Not all returning CEOs do better the second time around. According to a 2020 study published in the MIT Sloan Management Review, companies that brought back a boomerang CEO had, on average, worse annual stock performance — 10.1% lower — compared to companies with CEOs in the first Round.
Reasons can be changes in the industry and in the company itself since the CEO left. When a CEO has been away for an extended period of time, it can mean they’re returning to a whole new company than the one they left, said Travis Howell, an assistant professor of strategy at UC Irvine who was a co-author of the 2020 study.
In other words, past success is not necessarily indicative of future success.
“In most other boomerang cases, I would say it’s not the best strategy,” Howell said.
But, he said, “Iger is actually better positioned than most boomerang CEOs. He hasn’t been gone that long. He still has some faith in stakeholders.”
Iger was CEO for 15 years before stepping down in 2020. He was the company’s Executive Chairman until his retirement last year. Under his leadership, Disney acquired Pixar Animation Studios, Marvel Entertainment, and Lucasfilm, resulting in huge profits.
Disney shares closed at $97.58 on Monday, up 5.8%. This stock market reaction suggests investors are comfortable with the change and believe Iger will make a difference, said Craig Garthwaite, a professor of strategy in the Kellogg School of Management at Northwestern University.

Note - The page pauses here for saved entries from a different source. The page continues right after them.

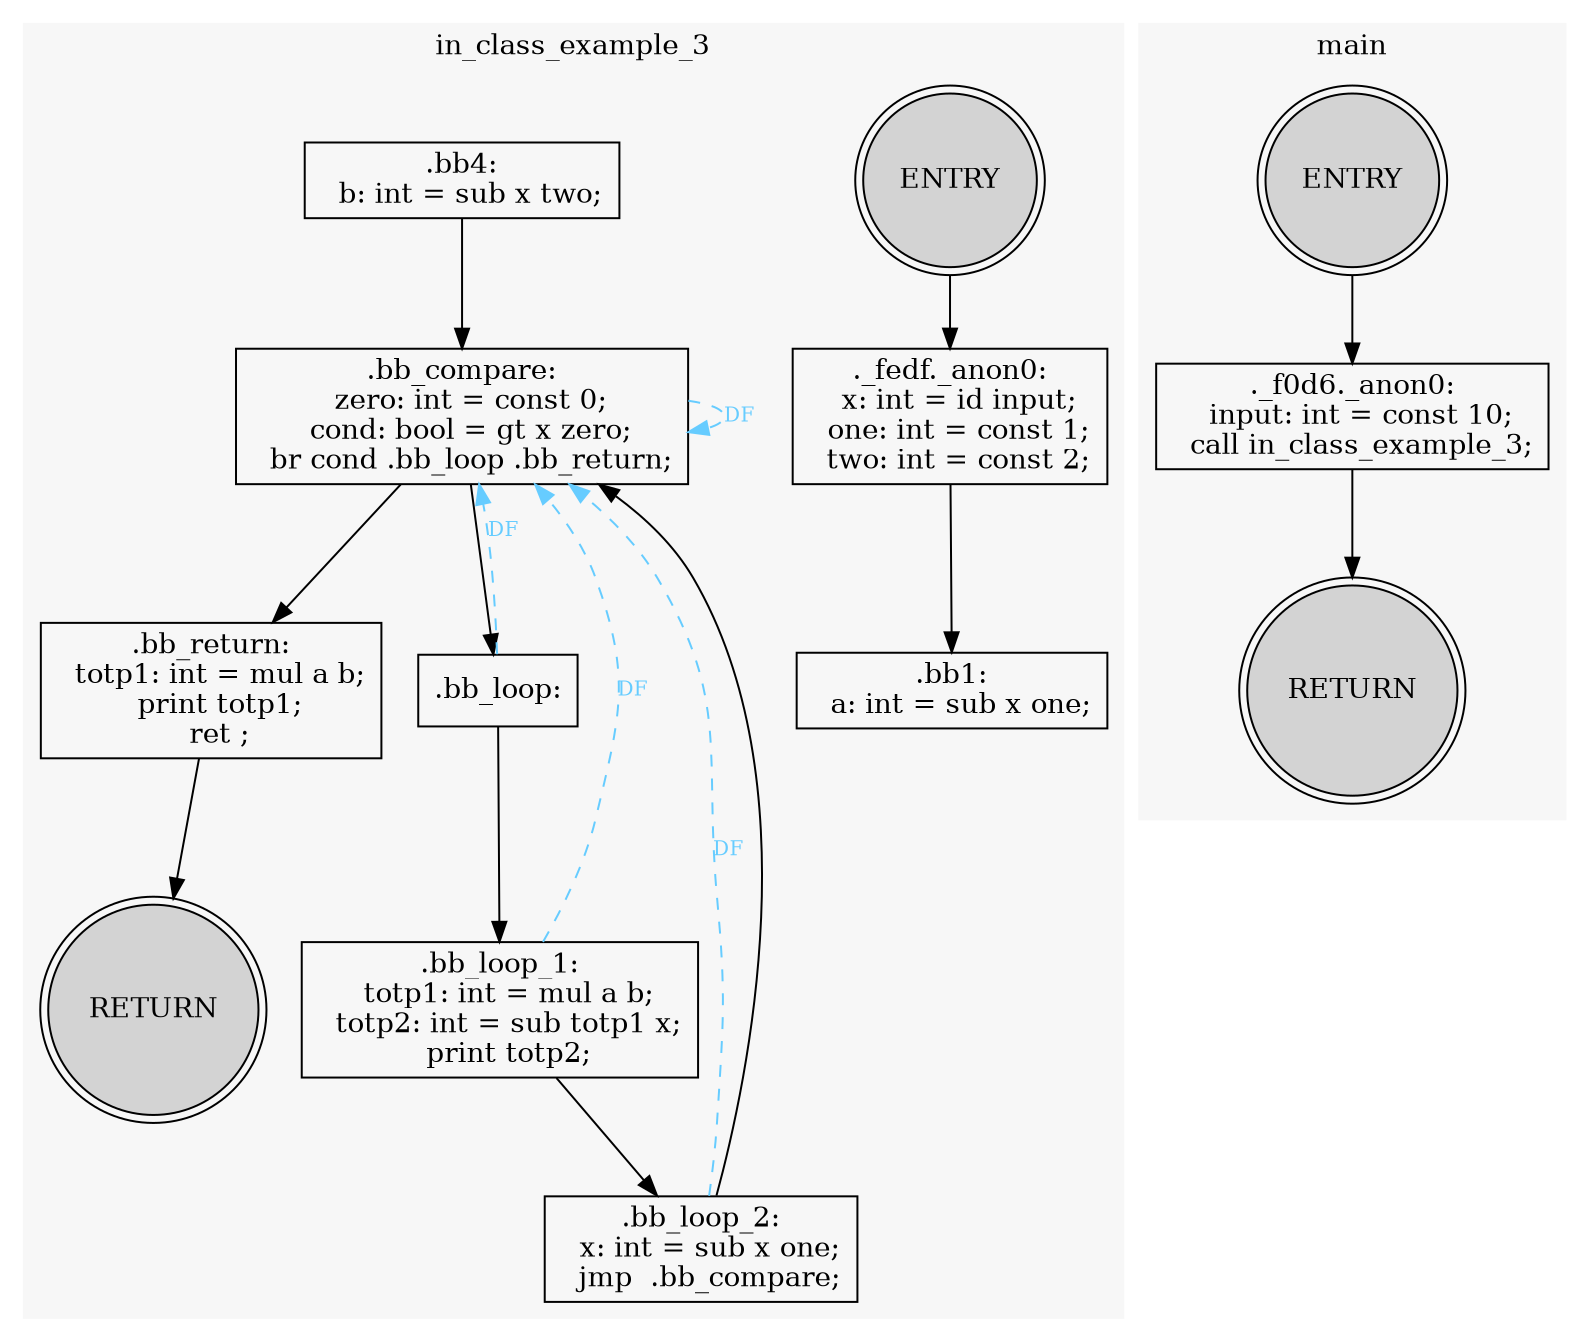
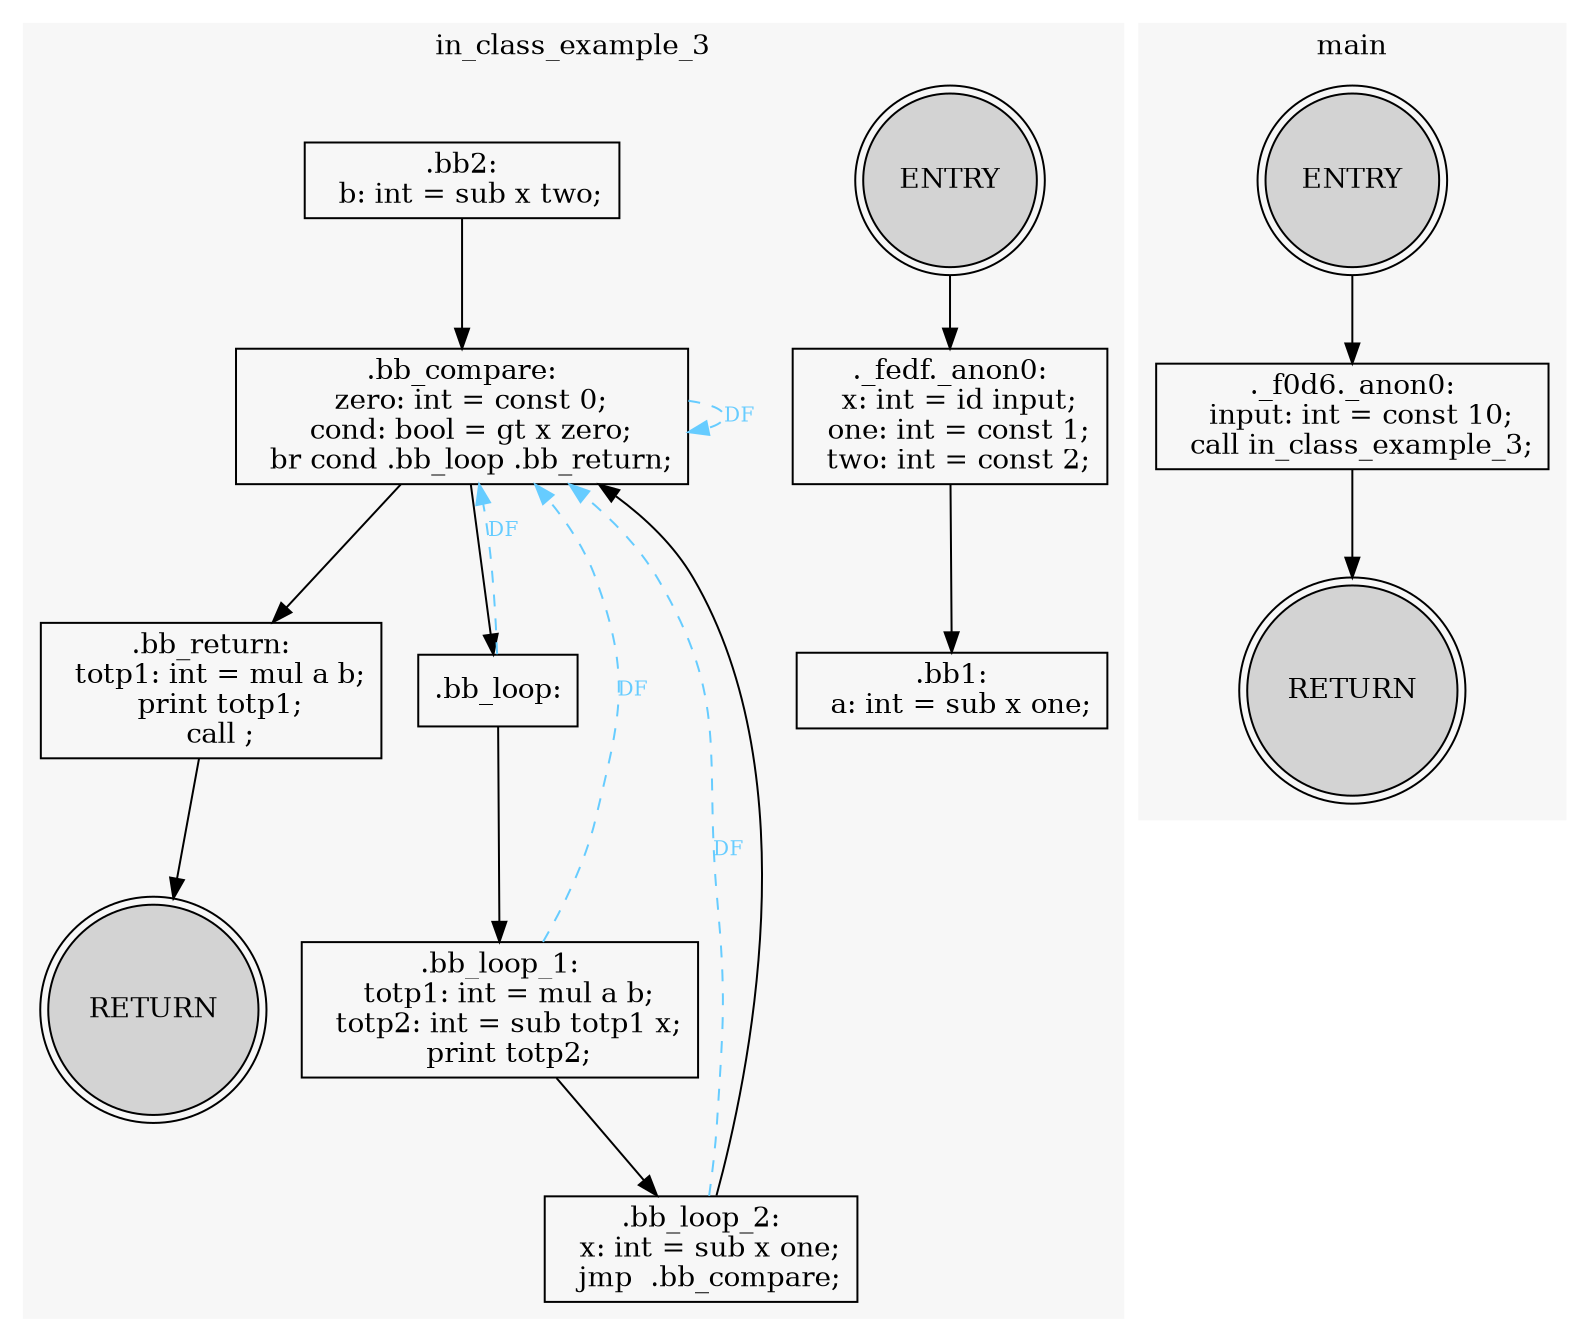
  digraph {
    node [shape=box]
    n1 [fillcolor=lightgray label=ENTRY shape=doublecircle style=filled]
    n2 [label="._fedf._anon0:\n  x: int = id input;\n  one: int = const 1;\n  two: int = const 2;"]
    n3 [label=".bb1:\n  a: int = sub x one;"]
-   n4 [label=".bb4:\n  b: int = sub x two;"]
+   n4 [label=".bb2:\n  b: int = sub x two;"]
    n5 [label=".bb_compare:\n  zero: int = const 0;\n  cond: bool = gt x zero;\n  br cond .bb_loop .bb_return;"]
-   n6 [label=".bb_return:\n  totp1: int = mul a b;\n  print totp1;\n  ret ;"]
+   n6 [label=".bb_return:\n  totp1: int = mul a b;\n  print totp1;\n  call ;"]
    n7 [label=".bb_loop:"]
    n8 [fillcolor=lightgray label=RETURN shape=doublecircle style=filled]
    n9 [label=".bb_loop_1:\n  totp1: int = mul a b;\n  totp2: int = sub totp1 x;\n  print totp2;"]
    n10 [label=".bb_loop_2:\n  x: int = sub x one;\n  jmp  .bb_compare;"]
    n11 [fillcolor=lightgray label=ENTRY shape=doublecircle style=filled]
    n12 [label="._f0d6._anon0:\n  input: int = const 10;\n  call in_class_example_3;"]
    n13 [fillcolor=lightgray label=RETURN shape=doublecircle style=filled]
    subgraph cluster_1 {
      color="#f7f7f7"
      label=in_class_example_3
      rankdir=TB
      style=filled
      n1
      n2
      n3
      n4
      n5
      n6
      n7
      n8
      n9
      n10
    }
    subgraph cluster_2 {
      color="#f7f7f7"
      label=main
      rankdir=TB
      style=filled
      n11
      n12
      n13
    }
    n1 -> n2
    n2 -> n3
    n4 -> n5
    n5 -> n5 [color="#66ccff" constraint=false fontcolor="#66ccff" fontsize=10 label=DF style=dashed]
    n5 -> n6
    n5 -> n7
    n6 -> n8
    n7 -> n5 [color="#66ccff" constraint=false fontcolor="#66ccff" fontsize=10 label=DF style=dashed]
    n7 -> n9
    n9 -> n5 [color="#66ccff" constraint=false fontcolor="#66ccff" fontsize=10 label=DF style=dashed]
    n9 -> n10
    n10 -> n5 [color="#66ccff" constraint=false fontcolor="#66ccff" fontsize=10 label=DF style=dashed]
    n10 -> n5
    n11 -> n12
    n12 -> n13
  }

“However, I don’t think it will be a magic solution,” he said.
Iger, like other boomerang CEOs, will face new issues that weren’t present during his last tenure. First, to make the company’s Disney+ streaming service profitable. Streaming is proving to be a much more difficult and competitive business than Disney initially thought, and Iger will need to focus much of its attention on it, Garthwaite said.
Iger’s success “will rise and fall based on what they can achieve with Disney+,” he said. “If you think about what success here is for Disney+, it’s valued both as a standalone entity and as a contribution to the overall profitability of the company.”
Also, Iger will likely face questions about the succession plan that brought former CEO Bob Chapek to power — and the new plan he is expected to implement. The return of a former CEO may raise questions about failed succession planning or poor work, according to the 2020 study.
“Bringing back a CEO is like calling back a plumber,” said UC Irvine’s Howell. “You have to come back, but you kind of have this resentment that they should have gotten the job right the first time.”